Mijn innerlijk ritme lijkt soms te traag voor de wereld. Mijn wangen kleuren rood wanneer ik hoor wat voor bergen mensen soms verzetten op een dag. Ik ben traag, altijd geweest. Mijn hersenspinsels spinnen nochtans in topsnelheid. TGV’s vol gedachten. Tussendoor een deuntje op de achtergrond.
Zelden stilte in mijn hoofd. Als mijn adem af en toe mijn buik in duikt ben ik zeer tevreden. Mijn honger naar bewustwording vergeet soms dat mijn trage zijn met kleine stapjes werkt. Ik wil dan alles tegelijk aanpakken. Een ‘op ’t gevoel’ mama zijn, mijn praktijk omvormen tot mijn hart er in ligt, nu en dan een sexy-charmante echtgenote zijn, onze groenten bij de bio groenteboer halen en een vegan keukenprinses worden. Na die laatste mededeling kondigt manlief een ‘fastfood protest’ aan. Poging veggie dan?
Realiteit
Realiteit is dat ik al blij ben als mijn wasbare luiers tegen de middag aan de draad hangen. Als ik na twee weken nog eens tijd neem voor grondigere scheermeswerken, stel ik me tevreden dat ik halverwege geraak wanneer ik mijn dochter –met rompertje en al– mee de douche in trek. Mijn duizend-plannen-op-een-dag worden gereduceerd tot 2 weloverwogen activiteiten. Ik volg het ritme van mijn dochter –en van haar dutjes–. Balans tussen haar behoeften én de mijne.
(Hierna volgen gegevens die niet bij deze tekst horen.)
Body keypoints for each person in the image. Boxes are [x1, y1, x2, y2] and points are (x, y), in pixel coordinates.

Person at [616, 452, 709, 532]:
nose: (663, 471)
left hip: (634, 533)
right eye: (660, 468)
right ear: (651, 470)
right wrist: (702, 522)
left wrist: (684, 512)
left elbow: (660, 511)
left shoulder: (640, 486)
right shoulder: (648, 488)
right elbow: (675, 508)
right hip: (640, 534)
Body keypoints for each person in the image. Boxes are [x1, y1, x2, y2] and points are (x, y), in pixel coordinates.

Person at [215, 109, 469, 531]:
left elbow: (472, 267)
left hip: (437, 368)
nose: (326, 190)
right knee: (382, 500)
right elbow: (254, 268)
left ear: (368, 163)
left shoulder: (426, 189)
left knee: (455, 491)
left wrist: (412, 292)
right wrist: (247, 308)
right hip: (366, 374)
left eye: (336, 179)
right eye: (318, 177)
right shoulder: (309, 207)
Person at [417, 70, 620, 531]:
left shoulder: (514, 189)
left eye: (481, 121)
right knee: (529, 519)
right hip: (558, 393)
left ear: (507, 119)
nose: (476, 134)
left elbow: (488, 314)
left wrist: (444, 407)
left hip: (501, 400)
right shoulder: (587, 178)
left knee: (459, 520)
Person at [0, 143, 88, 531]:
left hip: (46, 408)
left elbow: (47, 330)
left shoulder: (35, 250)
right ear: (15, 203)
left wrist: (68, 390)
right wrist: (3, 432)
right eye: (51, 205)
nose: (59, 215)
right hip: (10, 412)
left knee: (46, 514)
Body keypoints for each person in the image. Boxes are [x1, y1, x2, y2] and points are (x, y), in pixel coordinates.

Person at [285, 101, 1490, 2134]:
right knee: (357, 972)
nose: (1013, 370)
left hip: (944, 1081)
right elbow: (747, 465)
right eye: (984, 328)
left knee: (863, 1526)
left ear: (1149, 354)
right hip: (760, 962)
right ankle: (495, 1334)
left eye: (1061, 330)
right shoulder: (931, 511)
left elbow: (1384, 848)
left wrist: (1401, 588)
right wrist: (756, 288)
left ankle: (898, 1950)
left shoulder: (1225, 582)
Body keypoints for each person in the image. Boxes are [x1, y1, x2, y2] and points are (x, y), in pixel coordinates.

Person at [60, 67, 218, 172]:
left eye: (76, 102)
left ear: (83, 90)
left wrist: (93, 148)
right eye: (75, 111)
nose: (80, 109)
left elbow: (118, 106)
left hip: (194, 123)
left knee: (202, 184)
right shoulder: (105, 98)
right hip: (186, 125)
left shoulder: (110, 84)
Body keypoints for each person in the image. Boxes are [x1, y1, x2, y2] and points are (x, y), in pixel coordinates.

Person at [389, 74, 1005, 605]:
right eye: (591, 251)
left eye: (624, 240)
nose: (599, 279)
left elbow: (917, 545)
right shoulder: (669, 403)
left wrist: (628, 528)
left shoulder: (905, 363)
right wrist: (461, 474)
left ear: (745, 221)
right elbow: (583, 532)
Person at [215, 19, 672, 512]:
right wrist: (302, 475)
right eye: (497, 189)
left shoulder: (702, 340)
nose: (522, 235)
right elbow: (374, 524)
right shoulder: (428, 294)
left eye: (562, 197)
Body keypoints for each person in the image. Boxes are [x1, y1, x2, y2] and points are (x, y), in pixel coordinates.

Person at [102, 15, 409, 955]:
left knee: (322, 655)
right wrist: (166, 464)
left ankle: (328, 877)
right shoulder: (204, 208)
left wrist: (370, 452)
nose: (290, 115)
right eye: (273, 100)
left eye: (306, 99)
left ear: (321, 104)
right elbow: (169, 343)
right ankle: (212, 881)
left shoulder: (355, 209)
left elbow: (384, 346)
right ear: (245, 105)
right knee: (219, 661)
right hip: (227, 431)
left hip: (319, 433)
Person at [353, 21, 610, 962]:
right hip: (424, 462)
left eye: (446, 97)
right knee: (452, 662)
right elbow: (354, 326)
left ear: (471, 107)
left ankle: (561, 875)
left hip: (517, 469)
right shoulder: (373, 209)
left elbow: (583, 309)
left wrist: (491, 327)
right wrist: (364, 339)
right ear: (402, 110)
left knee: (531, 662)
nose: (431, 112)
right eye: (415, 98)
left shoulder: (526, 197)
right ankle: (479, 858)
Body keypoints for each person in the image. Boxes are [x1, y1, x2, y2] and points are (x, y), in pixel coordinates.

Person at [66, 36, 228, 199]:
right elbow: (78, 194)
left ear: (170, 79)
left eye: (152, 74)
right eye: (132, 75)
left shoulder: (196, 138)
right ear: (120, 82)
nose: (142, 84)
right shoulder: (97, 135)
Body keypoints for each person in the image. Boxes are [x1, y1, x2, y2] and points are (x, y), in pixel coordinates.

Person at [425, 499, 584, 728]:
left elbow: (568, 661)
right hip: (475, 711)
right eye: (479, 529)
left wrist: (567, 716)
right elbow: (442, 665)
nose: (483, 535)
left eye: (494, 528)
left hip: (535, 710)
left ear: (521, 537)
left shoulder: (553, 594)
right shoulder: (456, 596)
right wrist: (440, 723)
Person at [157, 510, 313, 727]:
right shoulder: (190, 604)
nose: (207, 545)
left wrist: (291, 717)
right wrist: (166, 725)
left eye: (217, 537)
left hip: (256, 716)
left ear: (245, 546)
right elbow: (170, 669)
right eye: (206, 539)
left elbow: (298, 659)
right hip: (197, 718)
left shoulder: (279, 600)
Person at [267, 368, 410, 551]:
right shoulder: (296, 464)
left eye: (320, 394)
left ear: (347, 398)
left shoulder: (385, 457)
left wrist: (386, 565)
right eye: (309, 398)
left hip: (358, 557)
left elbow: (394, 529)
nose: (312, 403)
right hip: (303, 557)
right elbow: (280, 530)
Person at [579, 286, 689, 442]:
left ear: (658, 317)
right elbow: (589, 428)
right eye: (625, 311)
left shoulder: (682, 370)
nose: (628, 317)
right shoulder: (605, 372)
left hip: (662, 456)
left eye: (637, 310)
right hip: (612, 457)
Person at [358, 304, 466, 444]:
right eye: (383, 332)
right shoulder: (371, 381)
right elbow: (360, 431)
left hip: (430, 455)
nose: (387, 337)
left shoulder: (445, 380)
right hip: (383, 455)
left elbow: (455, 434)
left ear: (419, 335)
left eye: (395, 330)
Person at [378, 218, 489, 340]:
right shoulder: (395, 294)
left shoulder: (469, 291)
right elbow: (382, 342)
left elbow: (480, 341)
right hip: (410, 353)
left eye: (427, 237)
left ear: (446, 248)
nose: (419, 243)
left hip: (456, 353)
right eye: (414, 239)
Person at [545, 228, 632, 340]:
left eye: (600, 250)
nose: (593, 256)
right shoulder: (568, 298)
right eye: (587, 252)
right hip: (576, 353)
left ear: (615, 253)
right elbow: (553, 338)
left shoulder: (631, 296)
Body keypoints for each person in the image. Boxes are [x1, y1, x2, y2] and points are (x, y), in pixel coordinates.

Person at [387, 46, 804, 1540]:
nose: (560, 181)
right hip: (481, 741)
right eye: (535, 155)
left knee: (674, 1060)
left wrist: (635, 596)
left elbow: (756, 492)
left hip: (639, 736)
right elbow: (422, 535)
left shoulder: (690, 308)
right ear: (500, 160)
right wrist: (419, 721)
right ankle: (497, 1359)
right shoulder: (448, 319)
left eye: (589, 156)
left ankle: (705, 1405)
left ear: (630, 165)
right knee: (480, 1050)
Traagheid als eerste wet van Newton.
Misschien is het tijd om het streven naar duizendpoot los te laten en mijn innerlijke slakje te omarmen. Traag maar zeker verzetten die hun bergje toch ook de hele dag door. Traagheid als eerste wet van Newton. Ik verzin mijn eigen wetten, wat een luxe. Inherent inert zijn kan en mag. Mijn meisje haar eerste kleine stapjes brengen mij weer even tot stilstand. Ze stapt en stopt en wijst en kijkt en lacht. Opvallend hoe de dingen in beweging komen als je stil staat. Dankjewel lieve meid, ik kan nog zo veel van je leren. Laat mijn klokje nog maar even trager tikken.